[Opening MATERIAL FOR THIS TASK section]

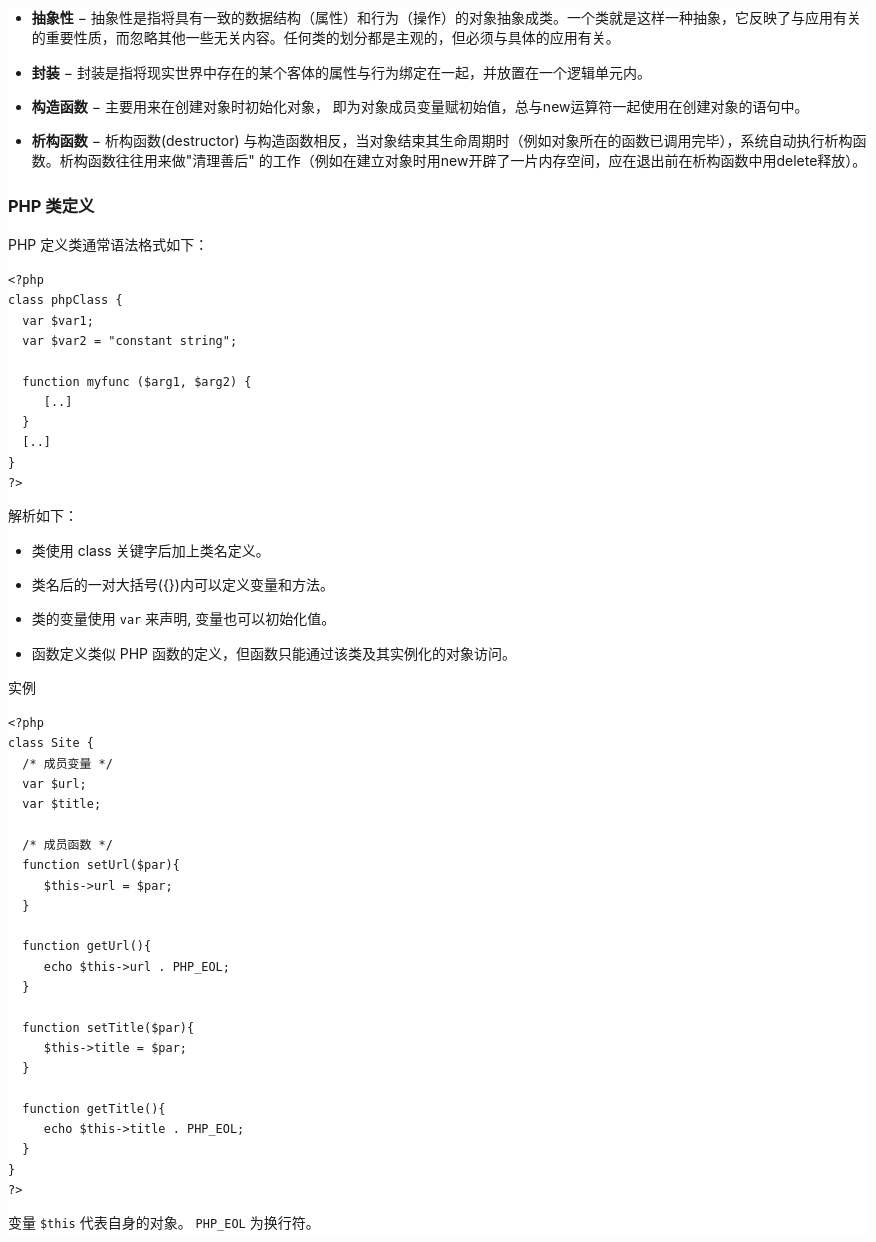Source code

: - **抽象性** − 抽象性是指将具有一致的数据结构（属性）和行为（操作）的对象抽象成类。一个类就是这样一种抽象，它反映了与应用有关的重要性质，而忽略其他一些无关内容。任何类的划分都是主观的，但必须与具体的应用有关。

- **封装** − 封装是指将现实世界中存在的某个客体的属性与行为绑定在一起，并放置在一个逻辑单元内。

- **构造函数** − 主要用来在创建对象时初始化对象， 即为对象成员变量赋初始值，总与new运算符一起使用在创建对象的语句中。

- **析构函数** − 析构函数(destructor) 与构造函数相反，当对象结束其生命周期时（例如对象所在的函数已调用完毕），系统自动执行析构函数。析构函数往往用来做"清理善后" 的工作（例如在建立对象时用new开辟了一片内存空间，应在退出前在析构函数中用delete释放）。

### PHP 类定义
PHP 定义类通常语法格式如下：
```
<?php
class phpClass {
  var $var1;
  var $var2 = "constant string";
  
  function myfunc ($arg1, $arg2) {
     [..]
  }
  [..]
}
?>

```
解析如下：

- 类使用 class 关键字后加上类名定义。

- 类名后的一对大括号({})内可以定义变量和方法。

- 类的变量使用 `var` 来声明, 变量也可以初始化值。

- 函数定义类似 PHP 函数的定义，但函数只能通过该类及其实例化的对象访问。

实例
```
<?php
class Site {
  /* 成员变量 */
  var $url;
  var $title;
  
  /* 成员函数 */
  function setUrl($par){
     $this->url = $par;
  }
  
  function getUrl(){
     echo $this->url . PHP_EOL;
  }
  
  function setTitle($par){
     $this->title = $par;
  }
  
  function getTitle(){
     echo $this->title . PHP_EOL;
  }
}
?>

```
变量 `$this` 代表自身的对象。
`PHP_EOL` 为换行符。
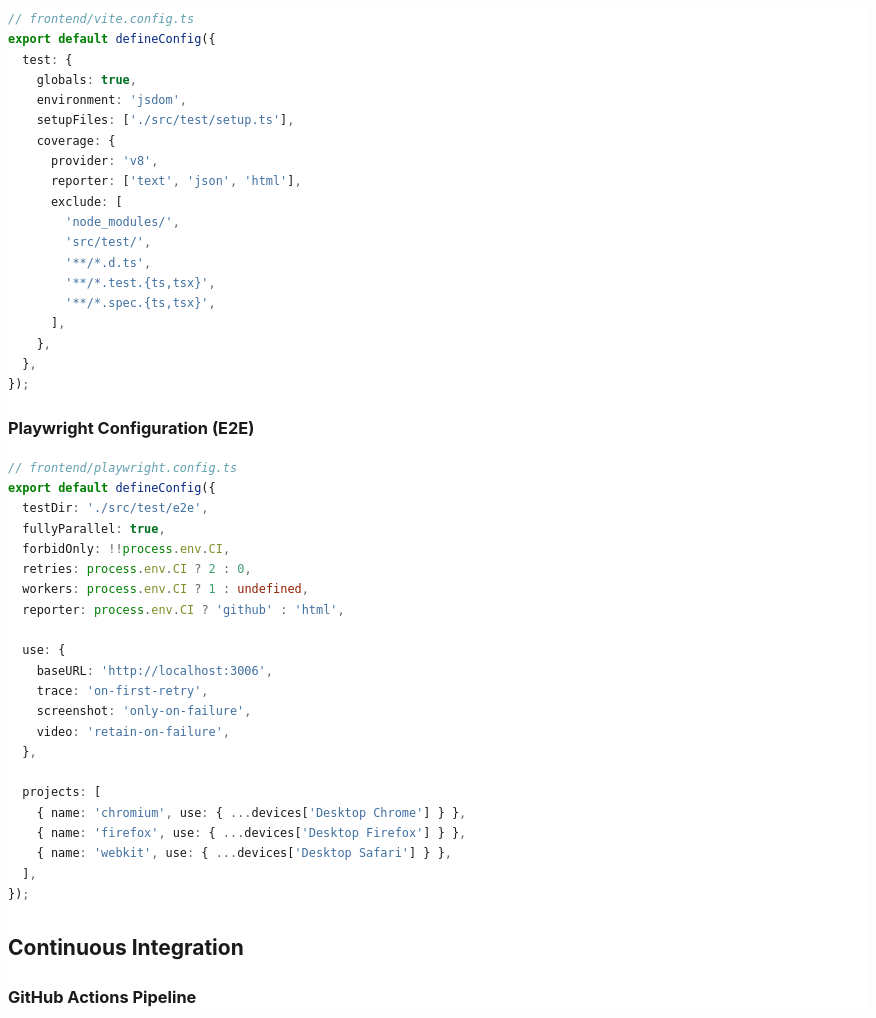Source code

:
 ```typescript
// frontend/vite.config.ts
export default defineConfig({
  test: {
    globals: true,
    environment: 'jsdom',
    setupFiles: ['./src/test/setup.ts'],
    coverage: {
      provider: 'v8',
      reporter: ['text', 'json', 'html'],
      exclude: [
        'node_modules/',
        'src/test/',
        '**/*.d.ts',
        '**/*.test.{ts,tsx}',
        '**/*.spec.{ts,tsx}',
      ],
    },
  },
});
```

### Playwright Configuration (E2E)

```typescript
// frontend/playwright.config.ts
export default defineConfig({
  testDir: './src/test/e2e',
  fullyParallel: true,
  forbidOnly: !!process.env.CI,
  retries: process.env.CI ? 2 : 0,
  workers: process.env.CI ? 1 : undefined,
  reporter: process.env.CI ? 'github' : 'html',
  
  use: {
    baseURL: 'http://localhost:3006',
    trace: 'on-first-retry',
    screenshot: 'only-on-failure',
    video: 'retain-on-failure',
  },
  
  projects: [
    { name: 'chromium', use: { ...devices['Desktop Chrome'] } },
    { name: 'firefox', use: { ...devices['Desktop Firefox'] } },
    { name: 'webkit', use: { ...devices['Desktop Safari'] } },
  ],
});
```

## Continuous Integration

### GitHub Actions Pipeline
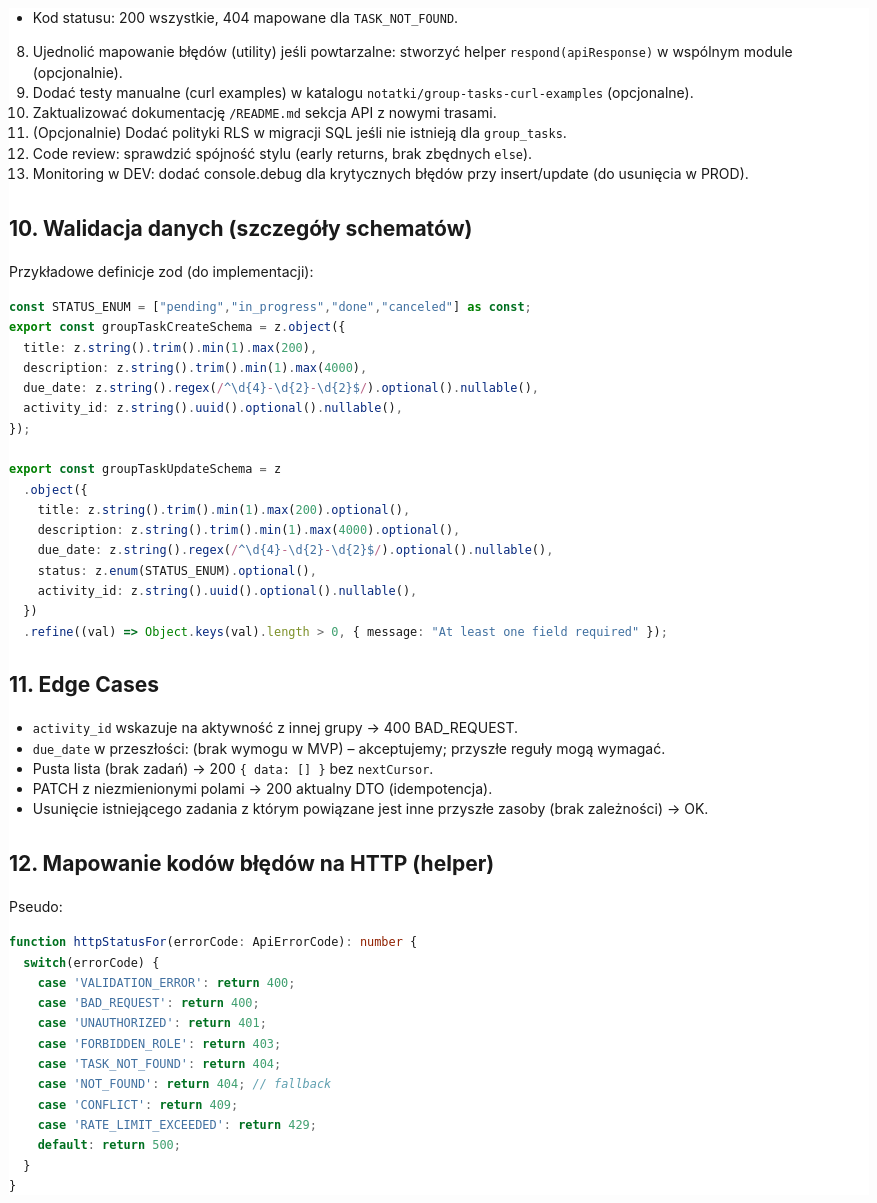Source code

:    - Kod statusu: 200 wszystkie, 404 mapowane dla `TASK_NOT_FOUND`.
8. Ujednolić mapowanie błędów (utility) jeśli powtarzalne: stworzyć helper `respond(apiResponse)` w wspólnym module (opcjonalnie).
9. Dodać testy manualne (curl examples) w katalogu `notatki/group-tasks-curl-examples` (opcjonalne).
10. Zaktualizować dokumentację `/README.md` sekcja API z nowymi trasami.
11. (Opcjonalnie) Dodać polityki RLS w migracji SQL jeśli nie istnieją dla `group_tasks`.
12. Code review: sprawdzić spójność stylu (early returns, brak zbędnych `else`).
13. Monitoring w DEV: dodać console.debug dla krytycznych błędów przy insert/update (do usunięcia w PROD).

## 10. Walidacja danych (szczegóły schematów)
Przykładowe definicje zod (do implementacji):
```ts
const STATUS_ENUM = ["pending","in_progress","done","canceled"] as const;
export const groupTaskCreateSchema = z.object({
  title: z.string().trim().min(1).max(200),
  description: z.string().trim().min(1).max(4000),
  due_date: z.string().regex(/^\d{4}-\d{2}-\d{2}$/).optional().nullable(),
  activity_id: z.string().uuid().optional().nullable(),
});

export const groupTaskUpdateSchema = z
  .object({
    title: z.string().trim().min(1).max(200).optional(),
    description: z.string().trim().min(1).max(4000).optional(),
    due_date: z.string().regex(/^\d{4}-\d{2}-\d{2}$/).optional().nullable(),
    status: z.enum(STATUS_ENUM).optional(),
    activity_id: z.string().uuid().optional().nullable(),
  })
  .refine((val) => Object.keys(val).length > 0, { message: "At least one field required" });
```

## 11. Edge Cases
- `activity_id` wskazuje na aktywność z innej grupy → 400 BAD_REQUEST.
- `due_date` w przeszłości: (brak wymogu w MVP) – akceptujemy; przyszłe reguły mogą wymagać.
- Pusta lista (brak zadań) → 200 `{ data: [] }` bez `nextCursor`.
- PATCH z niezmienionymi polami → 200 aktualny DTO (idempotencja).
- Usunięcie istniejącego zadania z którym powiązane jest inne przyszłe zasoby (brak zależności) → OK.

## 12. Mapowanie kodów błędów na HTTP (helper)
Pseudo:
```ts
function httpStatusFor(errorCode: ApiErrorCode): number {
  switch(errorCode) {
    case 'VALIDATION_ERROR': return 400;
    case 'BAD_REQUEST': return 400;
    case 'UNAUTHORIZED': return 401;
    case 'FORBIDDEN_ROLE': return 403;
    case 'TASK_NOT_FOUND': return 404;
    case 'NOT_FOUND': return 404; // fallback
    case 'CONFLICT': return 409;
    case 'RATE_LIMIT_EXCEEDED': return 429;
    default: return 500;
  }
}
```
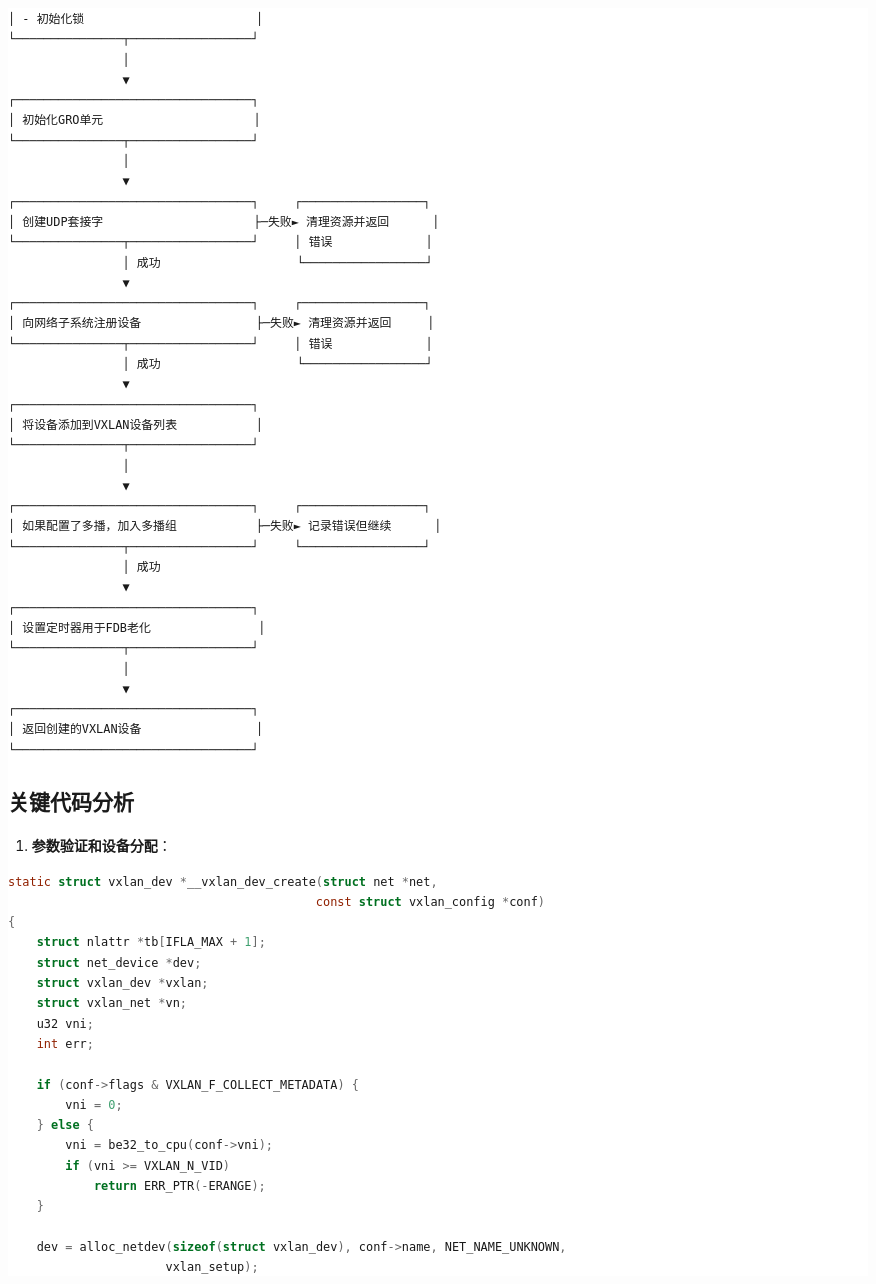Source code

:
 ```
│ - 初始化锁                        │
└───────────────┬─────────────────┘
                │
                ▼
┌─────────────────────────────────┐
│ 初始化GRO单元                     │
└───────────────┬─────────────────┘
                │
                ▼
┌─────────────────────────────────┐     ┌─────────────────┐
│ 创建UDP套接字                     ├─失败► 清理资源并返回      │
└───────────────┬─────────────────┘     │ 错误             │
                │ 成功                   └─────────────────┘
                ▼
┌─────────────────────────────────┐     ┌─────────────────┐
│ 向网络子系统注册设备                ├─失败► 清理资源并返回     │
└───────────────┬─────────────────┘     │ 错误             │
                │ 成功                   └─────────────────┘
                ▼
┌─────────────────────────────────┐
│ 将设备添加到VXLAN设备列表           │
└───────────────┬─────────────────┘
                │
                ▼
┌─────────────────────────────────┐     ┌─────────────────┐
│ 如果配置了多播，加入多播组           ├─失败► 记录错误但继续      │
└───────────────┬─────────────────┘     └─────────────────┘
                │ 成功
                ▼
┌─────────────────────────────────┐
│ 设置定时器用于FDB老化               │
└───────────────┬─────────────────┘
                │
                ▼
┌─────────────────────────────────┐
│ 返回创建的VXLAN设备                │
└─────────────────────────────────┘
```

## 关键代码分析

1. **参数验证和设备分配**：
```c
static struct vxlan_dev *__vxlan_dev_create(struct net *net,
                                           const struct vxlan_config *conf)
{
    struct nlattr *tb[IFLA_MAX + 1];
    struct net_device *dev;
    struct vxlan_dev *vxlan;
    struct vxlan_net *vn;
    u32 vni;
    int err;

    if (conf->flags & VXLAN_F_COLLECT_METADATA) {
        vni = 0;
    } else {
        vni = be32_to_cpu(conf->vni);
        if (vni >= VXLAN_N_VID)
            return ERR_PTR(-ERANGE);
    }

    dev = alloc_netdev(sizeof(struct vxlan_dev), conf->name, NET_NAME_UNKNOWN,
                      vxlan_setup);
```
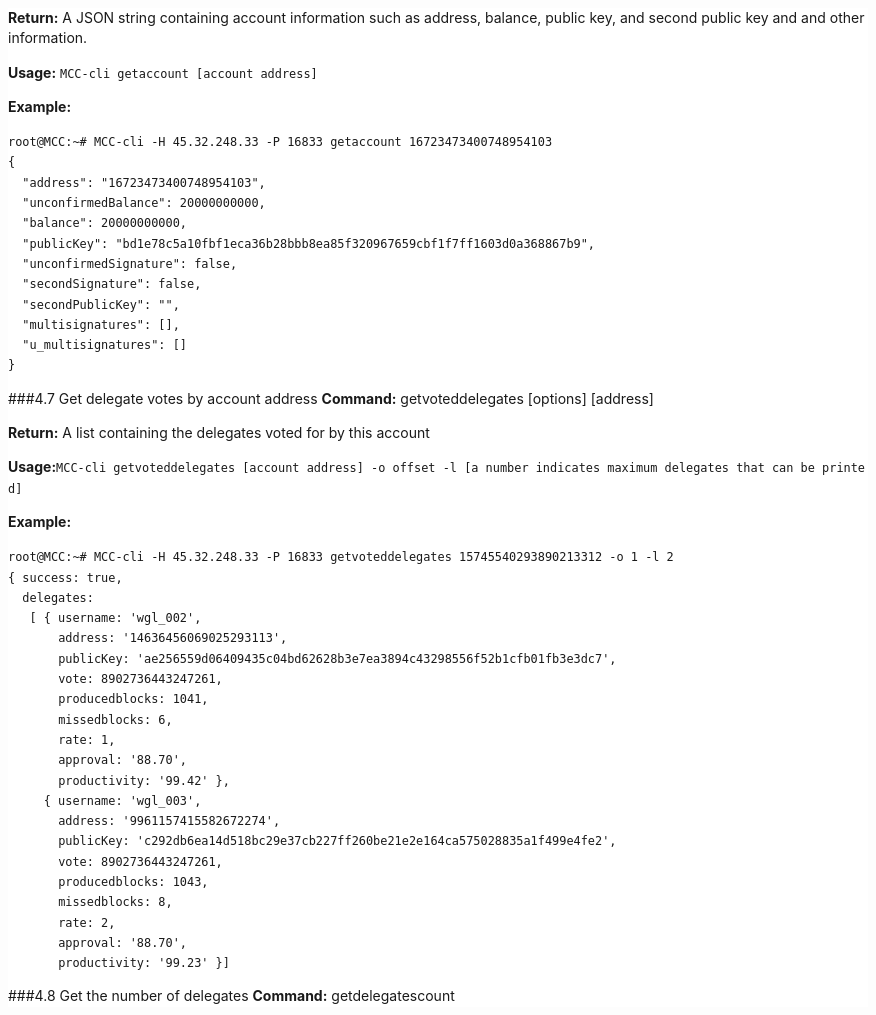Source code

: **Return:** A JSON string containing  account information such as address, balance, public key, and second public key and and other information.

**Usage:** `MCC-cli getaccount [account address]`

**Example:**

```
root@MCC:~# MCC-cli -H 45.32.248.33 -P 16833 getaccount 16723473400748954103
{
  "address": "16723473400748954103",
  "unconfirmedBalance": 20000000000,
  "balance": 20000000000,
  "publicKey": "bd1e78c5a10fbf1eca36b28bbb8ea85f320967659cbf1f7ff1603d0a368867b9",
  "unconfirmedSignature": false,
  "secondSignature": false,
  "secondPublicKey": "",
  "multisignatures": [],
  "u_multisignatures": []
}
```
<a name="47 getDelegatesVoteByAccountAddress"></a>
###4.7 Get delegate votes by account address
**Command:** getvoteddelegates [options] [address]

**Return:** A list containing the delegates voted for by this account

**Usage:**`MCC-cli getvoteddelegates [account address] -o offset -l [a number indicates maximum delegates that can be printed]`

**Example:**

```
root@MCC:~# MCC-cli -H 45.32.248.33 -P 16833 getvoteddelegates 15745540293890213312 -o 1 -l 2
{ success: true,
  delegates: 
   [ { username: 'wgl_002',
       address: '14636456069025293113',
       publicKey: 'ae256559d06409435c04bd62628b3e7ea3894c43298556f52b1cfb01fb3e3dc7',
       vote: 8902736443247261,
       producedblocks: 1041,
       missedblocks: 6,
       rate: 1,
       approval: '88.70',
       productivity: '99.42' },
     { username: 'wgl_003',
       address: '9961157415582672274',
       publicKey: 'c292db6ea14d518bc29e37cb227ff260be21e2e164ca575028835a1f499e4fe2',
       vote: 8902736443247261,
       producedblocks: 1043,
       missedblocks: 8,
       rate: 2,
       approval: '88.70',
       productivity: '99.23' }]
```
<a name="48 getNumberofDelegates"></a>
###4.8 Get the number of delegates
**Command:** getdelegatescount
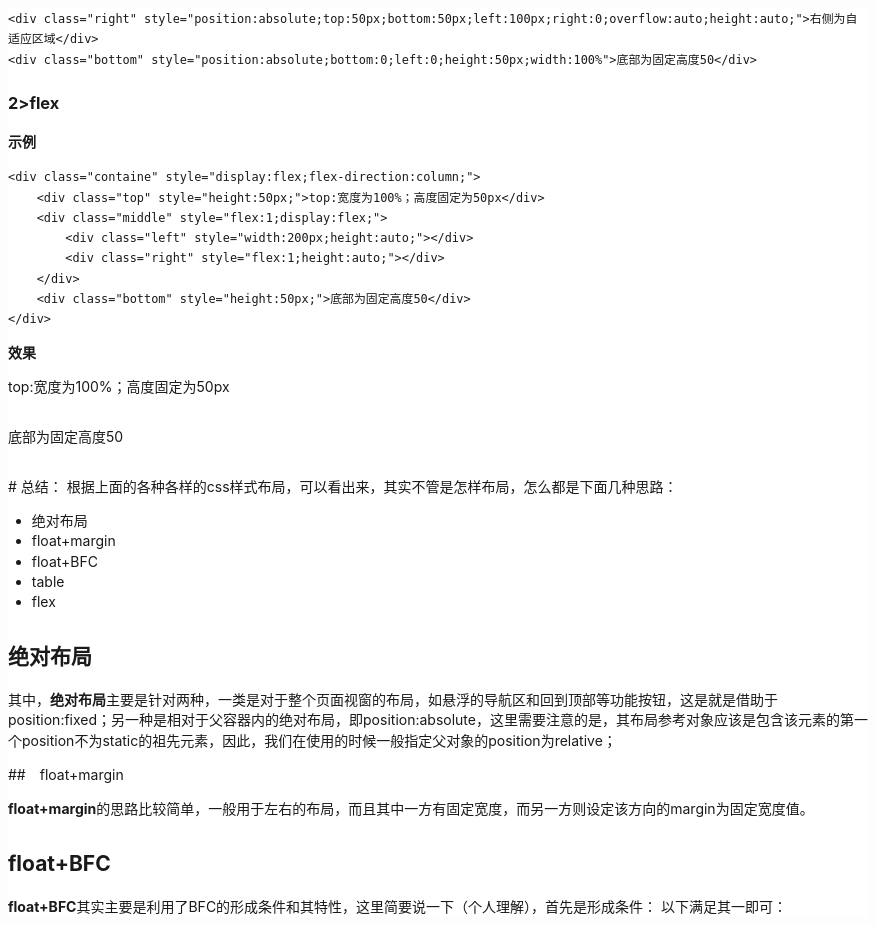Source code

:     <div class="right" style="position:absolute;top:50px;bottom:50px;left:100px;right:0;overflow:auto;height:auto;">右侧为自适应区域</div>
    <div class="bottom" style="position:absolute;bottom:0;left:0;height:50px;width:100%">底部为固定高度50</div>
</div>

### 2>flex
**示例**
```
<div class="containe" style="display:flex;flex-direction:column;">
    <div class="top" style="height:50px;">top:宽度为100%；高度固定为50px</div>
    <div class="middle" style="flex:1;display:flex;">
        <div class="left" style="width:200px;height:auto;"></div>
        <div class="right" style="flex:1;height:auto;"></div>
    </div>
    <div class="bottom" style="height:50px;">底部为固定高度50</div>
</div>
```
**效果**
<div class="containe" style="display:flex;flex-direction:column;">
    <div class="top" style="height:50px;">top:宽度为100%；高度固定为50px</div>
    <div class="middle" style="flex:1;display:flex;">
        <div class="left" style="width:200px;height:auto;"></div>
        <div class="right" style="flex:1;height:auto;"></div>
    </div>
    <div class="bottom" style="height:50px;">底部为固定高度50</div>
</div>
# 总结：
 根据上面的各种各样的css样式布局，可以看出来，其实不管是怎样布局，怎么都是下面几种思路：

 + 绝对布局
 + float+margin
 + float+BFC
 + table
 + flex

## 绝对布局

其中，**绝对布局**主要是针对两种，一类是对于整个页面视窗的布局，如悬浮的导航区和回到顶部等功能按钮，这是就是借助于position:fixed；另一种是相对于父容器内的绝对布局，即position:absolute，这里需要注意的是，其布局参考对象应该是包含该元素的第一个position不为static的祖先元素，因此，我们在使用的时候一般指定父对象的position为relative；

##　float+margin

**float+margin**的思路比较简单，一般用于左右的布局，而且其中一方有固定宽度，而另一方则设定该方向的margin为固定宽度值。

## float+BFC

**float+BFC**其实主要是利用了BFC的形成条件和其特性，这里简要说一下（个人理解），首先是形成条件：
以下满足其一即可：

[Closing MATERIAL FOR THIS TASK section]

Throughout the data above, report every line that contains the string "echo".

### TASK SOLUTION:
     echo $this->url . PHP_EOL;
     echo $this->title . PHP_EOL;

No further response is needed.